At least three masked attackers opened fire with assault rifles in the office and exchanged shots with police in the street outside before escaping by car.
The gunmen shouted “we have avenged the Prophet Muhammad”, witnesses say.
President Francois Hollande said there was no doubt it had been a terrorist attack “of exceptional barbarity”.
A major police operation is under way in the Paris area to catch the killers. The number of gunmen was initially reported to be two, but French Interior Minister Bernard Cazeneuve later said they were hunting three “criminals”.
Four of the magazine’s well-known cartoonists, including its editor-in-chief Stephane Charbonnier were reported among those killed, as well as at least two police officers.

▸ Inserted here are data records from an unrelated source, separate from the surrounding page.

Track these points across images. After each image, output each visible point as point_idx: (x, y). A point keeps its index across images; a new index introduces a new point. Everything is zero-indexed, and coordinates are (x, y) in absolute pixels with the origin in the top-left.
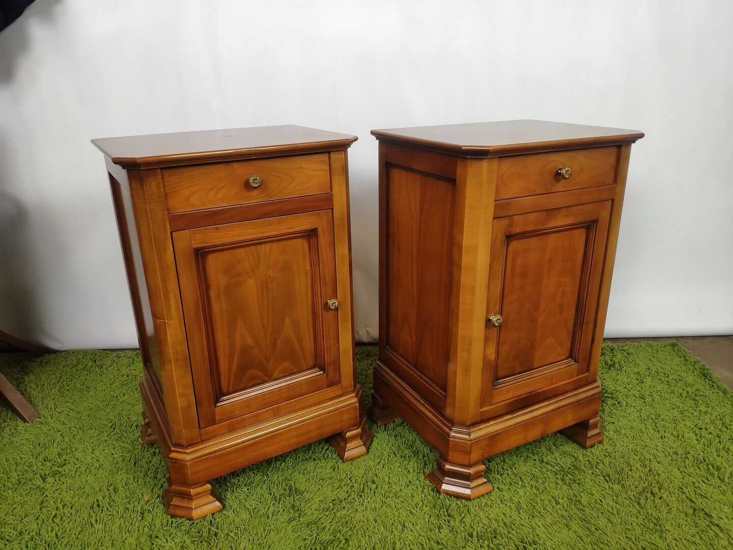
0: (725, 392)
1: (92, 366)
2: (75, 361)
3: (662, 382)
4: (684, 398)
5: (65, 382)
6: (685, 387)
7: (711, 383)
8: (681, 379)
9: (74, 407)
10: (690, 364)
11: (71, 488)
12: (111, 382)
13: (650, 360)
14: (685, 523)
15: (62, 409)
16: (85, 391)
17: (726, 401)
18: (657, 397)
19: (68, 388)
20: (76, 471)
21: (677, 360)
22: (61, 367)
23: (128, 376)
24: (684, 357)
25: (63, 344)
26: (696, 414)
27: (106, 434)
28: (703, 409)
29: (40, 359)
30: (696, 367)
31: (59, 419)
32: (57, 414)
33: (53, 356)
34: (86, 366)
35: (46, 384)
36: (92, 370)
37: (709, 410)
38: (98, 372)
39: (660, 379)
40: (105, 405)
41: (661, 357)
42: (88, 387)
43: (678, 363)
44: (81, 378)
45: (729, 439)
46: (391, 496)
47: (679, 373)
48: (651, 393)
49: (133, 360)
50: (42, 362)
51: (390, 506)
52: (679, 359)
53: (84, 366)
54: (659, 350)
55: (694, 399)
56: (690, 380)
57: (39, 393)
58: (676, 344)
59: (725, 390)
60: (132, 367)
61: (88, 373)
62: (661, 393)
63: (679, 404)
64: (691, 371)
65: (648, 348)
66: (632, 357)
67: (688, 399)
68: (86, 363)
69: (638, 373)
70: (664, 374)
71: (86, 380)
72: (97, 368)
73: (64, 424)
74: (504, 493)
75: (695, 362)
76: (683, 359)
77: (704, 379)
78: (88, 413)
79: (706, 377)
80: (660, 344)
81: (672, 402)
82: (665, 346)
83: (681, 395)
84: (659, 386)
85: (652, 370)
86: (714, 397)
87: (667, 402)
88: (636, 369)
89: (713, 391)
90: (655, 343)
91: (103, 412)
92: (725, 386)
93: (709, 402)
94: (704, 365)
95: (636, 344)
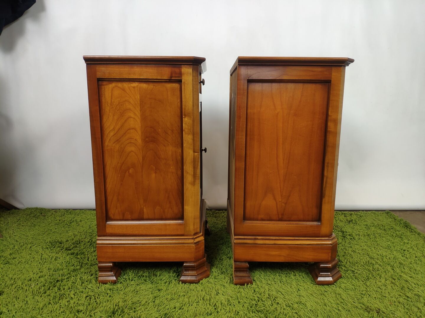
0: (419, 234)
1: (39, 216)
2: (30, 212)
3: (381, 229)
4: (395, 236)
5: (22, 222)
6: (395, 232)
7: (411, 230)
8: (392, 228)
9: (24, 233)
10: (398, 221)
11: (14, 270)
12: (49, 223)
13: (374, 220)
15: (17, 234)
16: (32, 226)
17: (420, 238)
18: (377, 236)
19: (23, 225)
20: (19, 262)
22: (21, 214)
23: (60, 221)
24: (394, 218)
25: (24, 206)
26: (401, 244)
28: (406, 241)
29: (9, 211)
30: (401, 222)
31: (14, 238)
32: (13, 236)
33: (17, 210)
34: (36, 215)
35: (10, 222)
36: (39, 217)
37: (410, 242)
39: (380, 228)
40: (43, 233)
41: (380, 218)
42: (35, 225)
43: (391, 221)
44: (31, 221)
47: (391, 225)
48: (374, 234)
49: (64, 214)
50: (10, 213)
52: (391, 219)
53: (34, 215)
54: (379, 215)
55: (400, 237)
56: (398, 228)
57: (5, 226)
58: (389, 212)
59: (419, 233)
60: (63, 217)
61: (36, 218)
62: (380, 234)
63: (391, 239)
64: (399, 225)
65: (372, 214)
66: (363, 218)
67: (396, 237)
68: (36, 214)
69: (367, 225)
70: (382, 225)
71: (34, 222)
72: (42, 217)
73: (16, 241)
74: (282, 278)
75: (400, 220)
76: (393, 219)
77: (406, 228)
78: (32, 236)
79: (407, 227)
80: (380, 212)
81: (387, 238)
82: (383, 214)
83: (392, 235)
84: (379, 231)
85: (375, 224)
86: (413, 236)
87: (384, 239)
88: (365, 223)
89: (412, 234)
90: (376, 212)
91: (42, 236)
92: (419, 231)
93: (410, 239)
94: (406, 221)
95: (365, 212)
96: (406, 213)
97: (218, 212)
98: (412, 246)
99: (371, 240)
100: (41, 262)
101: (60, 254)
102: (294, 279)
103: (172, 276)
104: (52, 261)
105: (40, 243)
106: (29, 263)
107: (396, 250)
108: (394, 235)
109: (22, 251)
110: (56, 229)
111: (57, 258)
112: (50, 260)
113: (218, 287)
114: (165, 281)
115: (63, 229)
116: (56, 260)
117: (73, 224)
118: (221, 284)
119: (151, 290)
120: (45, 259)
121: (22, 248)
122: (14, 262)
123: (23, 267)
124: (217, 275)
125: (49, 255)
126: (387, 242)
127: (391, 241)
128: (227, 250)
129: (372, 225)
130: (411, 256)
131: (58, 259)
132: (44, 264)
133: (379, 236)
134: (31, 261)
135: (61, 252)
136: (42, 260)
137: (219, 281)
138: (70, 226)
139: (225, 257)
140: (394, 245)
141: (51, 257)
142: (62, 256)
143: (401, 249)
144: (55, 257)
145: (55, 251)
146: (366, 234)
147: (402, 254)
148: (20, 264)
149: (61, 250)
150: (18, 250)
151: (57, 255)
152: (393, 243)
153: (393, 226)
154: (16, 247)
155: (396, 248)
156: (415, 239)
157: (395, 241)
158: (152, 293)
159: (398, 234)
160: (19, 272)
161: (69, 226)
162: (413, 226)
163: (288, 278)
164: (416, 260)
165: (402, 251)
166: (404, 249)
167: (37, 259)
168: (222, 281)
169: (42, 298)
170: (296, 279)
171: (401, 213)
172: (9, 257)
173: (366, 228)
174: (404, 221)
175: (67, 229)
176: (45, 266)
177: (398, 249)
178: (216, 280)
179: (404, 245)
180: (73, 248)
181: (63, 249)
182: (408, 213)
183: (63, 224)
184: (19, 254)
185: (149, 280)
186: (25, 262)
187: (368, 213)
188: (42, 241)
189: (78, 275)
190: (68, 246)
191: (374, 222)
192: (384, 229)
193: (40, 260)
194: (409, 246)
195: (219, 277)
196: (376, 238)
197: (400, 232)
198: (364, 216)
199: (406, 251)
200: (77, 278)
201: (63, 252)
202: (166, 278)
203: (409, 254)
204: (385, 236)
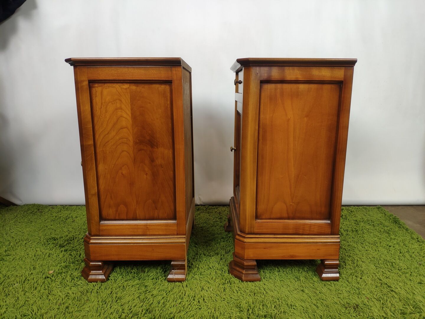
0: (407, 230)
1: (36, 212)
2: (27, 208)
4: (382, 232)
5: (19, 218)
6: (383, 228)
7: (399, 225)
8: (381, 223)
9: (20, 230)
10: (387, 216)
11: (8, 267)
12: (45, 219)
13: (364, 215)
14: (375, 291)
15: (13, 231)
16: (29, 223)
17: (407, 234)
18: (365, 231)
19: (20, 221)
20: (13, 259)
21: (380, 215)
22: (18, 211)
23: (56, 217)
24: (384, 214)
25: (22, 202)
26: (388, 239)
27: (36, 243)
28: (393, 237)
29: (7, 208)
30: (391, 217)
31: (10, 235)
32: (10, 233)
33: (15, 207)
34: (33, 211)
35: (7, 218)
37: (397, 238)
38: (39, 215)
39: (369, 224)
40: (39, 230)
41: (371, 213)
42: (31, 221)
43: (381, 216)
44: (28, 217)
45: (407, 252)
46: (198, 274)
47: (381, 221)
48: (363, 229)
49: (61, 210)
50: (8, 209)
51: (196, 279)
52: (381, 214)
53: (31, 211)
54: (370, 210)
55: (388, 233)
56: (387, 224)
57: (2, 222)
58: (380, 207)
59: (407, 229)
60: (60, 213)
61: (33, 215)
62: (369, 230)
63: (378, 235)
64: (388, 220)
65: (364, 210)
66: (354, 213)
67: (384, 233)
68: (33, 210)
69: (356, 221)
70: (372, 221)
71: (31, 218)
72: (39, 213)
73: (13, 238)
74: (266, 274)
75: (390, 215)
76: (384, 215)
77: (395, 224)
78: (28, 233)
79: (396, 222)
80: (371, 207)
81: (374, 234)
82: (374, 209)
83: (381, 231)
84: (368, 227)
85: (365, 219)
86: (400, 232)
87: (372, 234)
88: (355, 219)
89: (400, 229)
90: (368, 207)
91: (37, 233)
92: (407, 227)
93: (397, 234)
94: (395, 217)
95: (356, 207)
96: (398, 208)
97: (211, 208)
98: (398, 241)
99: (359, 236)
100: (35, 258)
101: (54, 250)
102: (277, 275)
103: (159, 272)
104: (45, 258)
105: (35, 239)
106: (23, 260)
107: (382, 246)
108: (382, 230)
109: (17, 248)
110: (51, 225)
111: (50, 255)
112: (43, 257)
113: (203, 283)
114: (152, 277)
115: (58, 225)
116: (49, 257)
117: (68, 220)
118: (206, 280)
119: (138, 286)
120: (39, 256)
121: (18, 245)
122: (8, 259)
123: (16, 264)
124: (203, 271)
125: (43, 251)
126: (374, 238)
127: (378, 237)
128: (215, 246)
129: (362, 220)
130: (396, 252)
131: (52, 256)
132: (37, 261)
133: (367, 232)
134: (26, 258)
135: (55, 248)
136: (36, 257)
137: (205, 277)
138: (66, 222)
139: (213, 253)
140: (381, 240)
141: (44, 253)
142: (56, 253)
143: (387, 245)
144: (48, 254)
145: (48, 247)
146: (354, 230)
147: (387, 250)
148: (14, 261)
149: (55, 246)
150: (13, 247)
151: (50, 252)
152: (380, 239)
153: (382, 221)
154: (11, 244)
155: (382, 244)
156: (402, 235)
157: (382, 236)
158: (139, 289)
159: (386, 230)
160: (13, 269)
161: (64, 222)
162: (402, 221)
163: (272, 274)
164: (400, 256)
165: (388, 247)
166: (389, 245)
167: (31, 256)
168: (207, 277)
169: (33, 294)
170: (280, 275)
171: (393, 208)
172: (4, 254)
173: (355, 223)
174: (394, 216)
175: (63, 225)
176: (38, 262)
177: (384, 245)
178: (202, 276)
179: (391, 240)
180: (67, 244)
181: (57, 245)
182: (400, 208)
183: (58, 220)
184: (14, 250)
185: (137, 277)
186: (19, 259)
187: (359, 208)
188: (37, 237)
189: (69, 271)
190: (62, 243)
191: (364, 217)
192: (373, 225)
193: (33, 257)
194: (395, 242)
195: (205, 273)
196: (364, 234)
197: (388, 228)
198: (355, 211)
199: (392, 247)
200: (67, 274)
201: (57, 249)
202: (153, 274)
203: (393, 250)
204: (373, 232)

Mr Charbonnier, 47, had received death threats in the past and was living under police protection.
French media have named the three other cartoonists killed in the attack as Cabu, Tignous and Wolinski. Reports say the attack took place during the magazine’s daily editorial meeting.
Several of the wounded remain in a critical condition.
The latest tweet on Charlie Hebdo’s account was a cartoon of the Islamic State militant group leader, Abu Bakr al-Baghdadi.
US President Barack Obama has condemned the “horrific shooting”, offering to provide any assistance needed “to help bring these terrorists to justice”.
UK Prime Minister David Cameron said in a tweet: “The murders in Paris are sickening. We stand with the French people in the fight against terror and defending the freedom of the press.”